Amazon Alexa blueprint homepage

Amazon Alexa blueprint: Task Tracker skill
Users fill in fields that correspond to content related to the skill, the user experience, device responses, and naming the skill, which becomes the phrase used to initiate the experience (see Figure 3). The skills are intuitive for the user to move through rather quickly. After the user completes the form, the next step prompts to create the skill the user just made by making it accessible on the user’s personal Alexa devices (see Figure 4). Once the user creates the skill, they can publish the skill for all Alexa users to access, or as the creator, they can email the skill directly to individuals who can then access it on their Alexa devices (see Figure 5). This feature allows educators to create personalized skills using the blueprints for their students during e-learning and beyond.

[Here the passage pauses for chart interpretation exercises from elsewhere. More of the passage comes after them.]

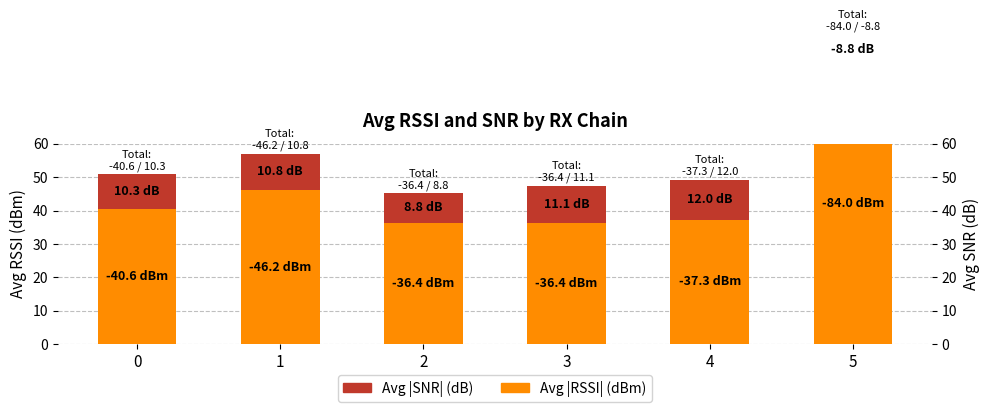

What are all the series names shown in the legend?

Avg |RSSI| (dBm), Avg |SNR| (dB)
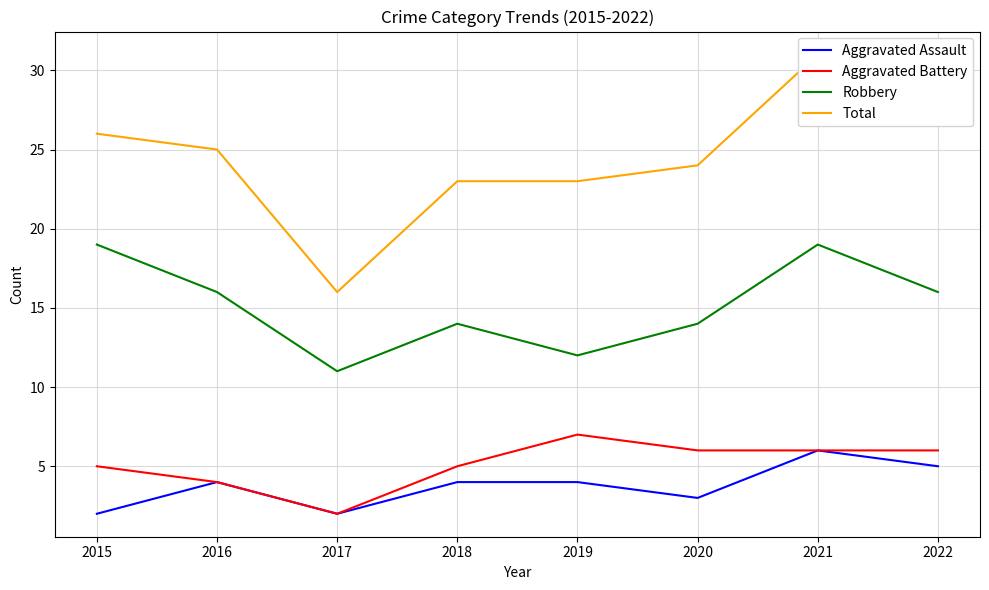

At which category does Aggravated Battery reach its first local valley?

2017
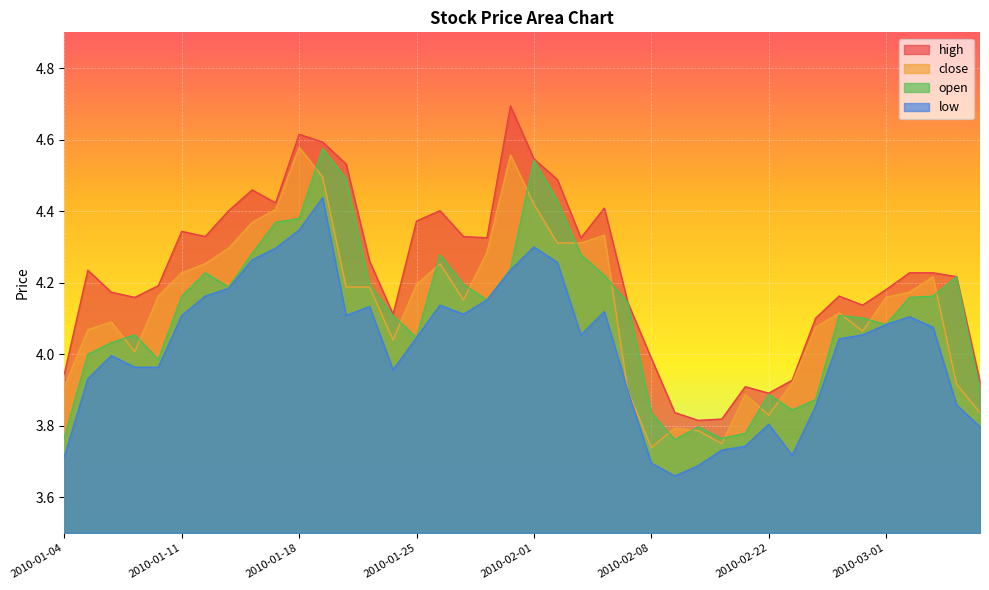

How many lines are shown in the chart?

4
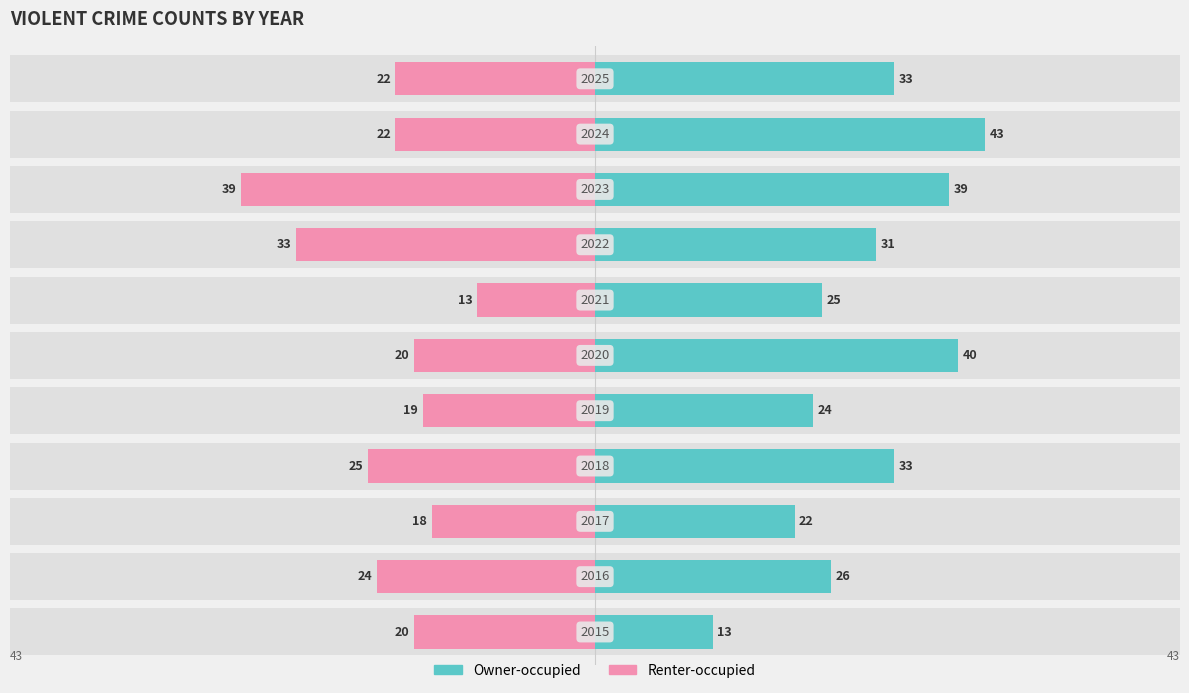

Is the value of Renter-occupied at 3 greater than the value of Owner-occupied at 3?

No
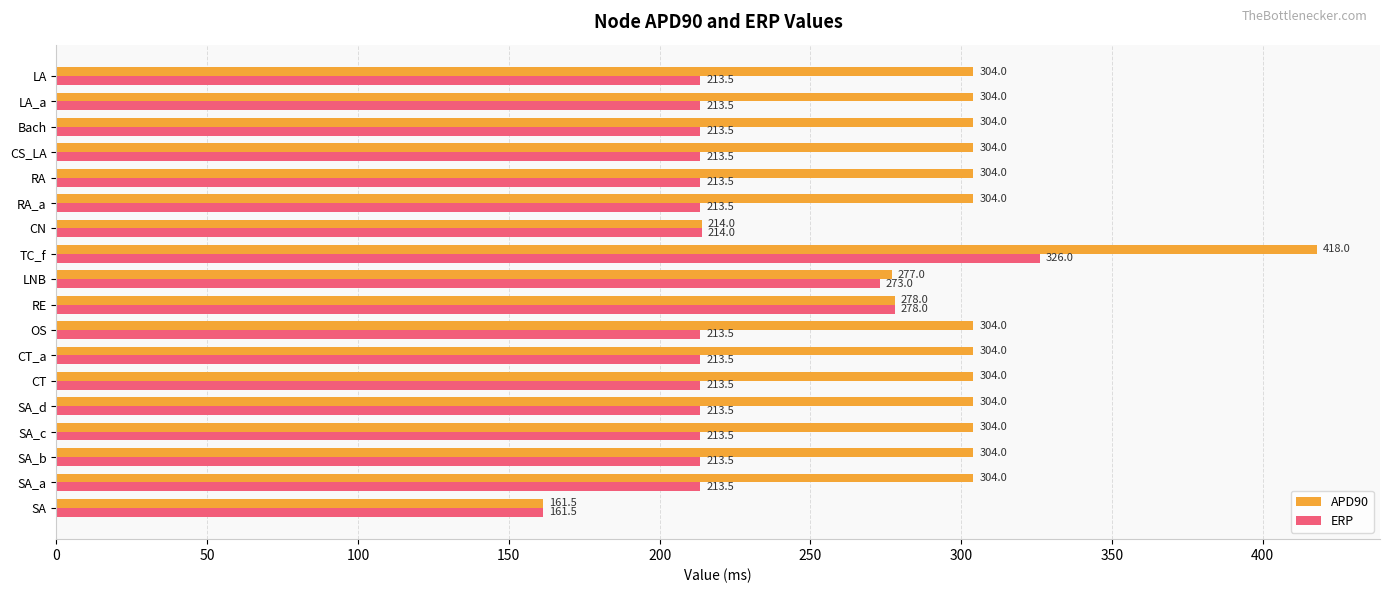

Which series has the largest range (max minus min)?

APD90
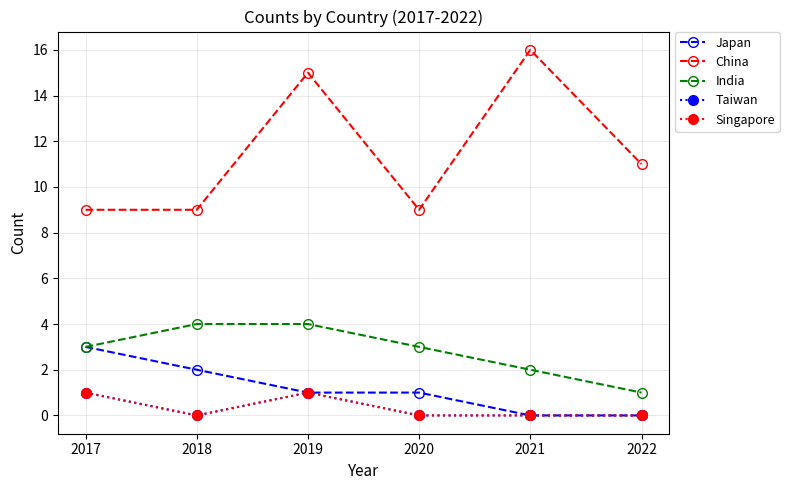

True or false: China and Singapore intersect in this chart.

False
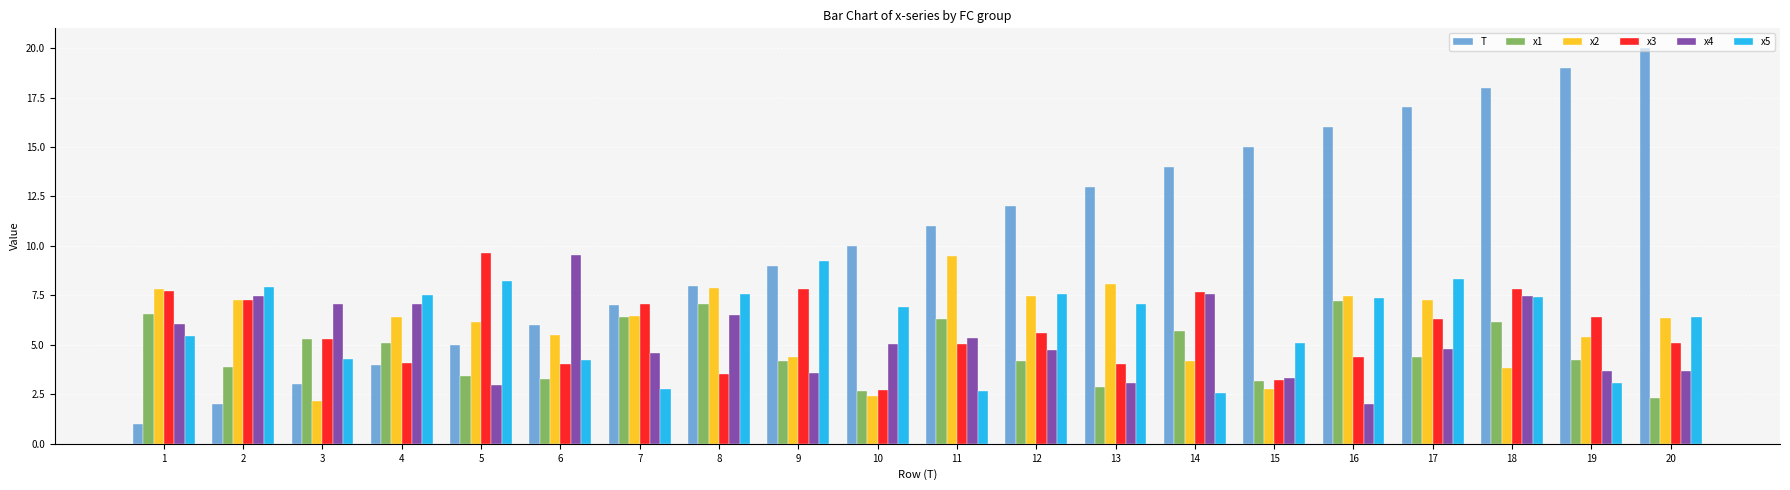

Is the value of T at 13 greater than the value of x3 at 5?

Yes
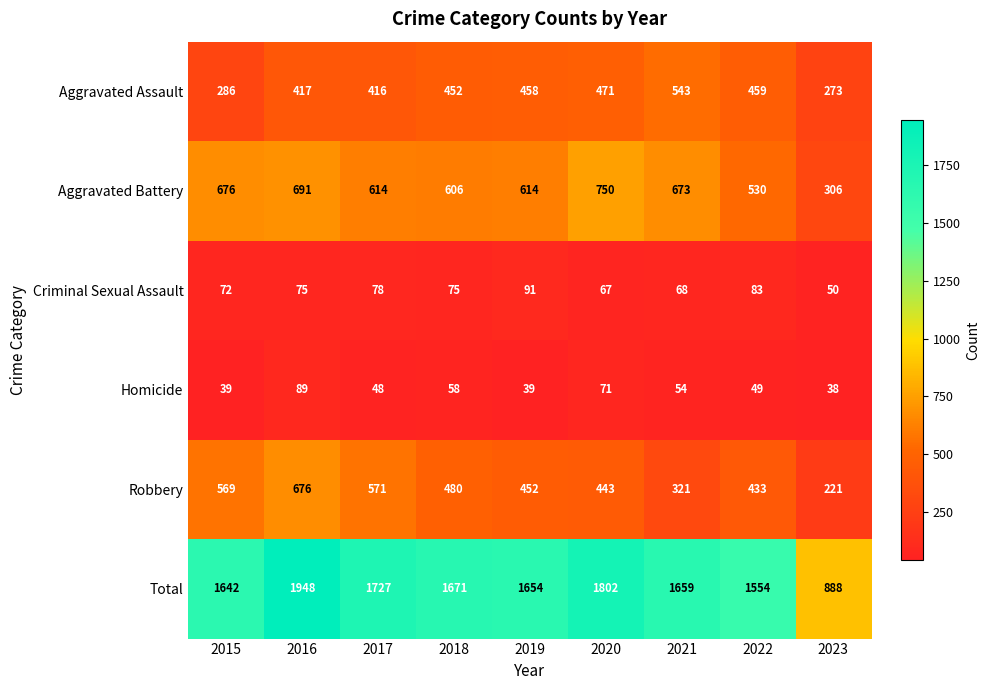

The value of Aggravated Assault at 2022 is 132. True or false?

False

Amazon Alexa blueprint: Task Tracker skill customization

Amazon Alexa blueprint: Task Tracker skill title

Amazon Alexa blueprint: Task Tracker skill
Leveraging Technology to Support Student Learning
As of 2019, Alexa was embedded in nearly 150 commercial items on the market (Bohn, 2019). By leveraging the ability to create customized smart assistant skills, educators can embed strategies unobtrusively into the home setting through technology that may already be owned by families. Inherent limitations still exist with the Alexa devices; for one, the blueprints are fixed. The user must use the existing forms to adapt the strategies they develop for their audience unless they have coding abilities. However, with some ingenuity and software advancements, Alexa could go beyond facilitating simple exercises and move toward more valuable and complex learning experiences (Skidmore & Moore, 2019). Although the COVID-19 pandemic is the reason that caused us to look at new and burgeoning technology opportunities, the universal acceptance of home AI devices and their ease of access will be what help their longevity. More research on the use of home AI devices in learning is still needed. Education researchers and educators will need to consider their roles in supporting students in learning moving forward.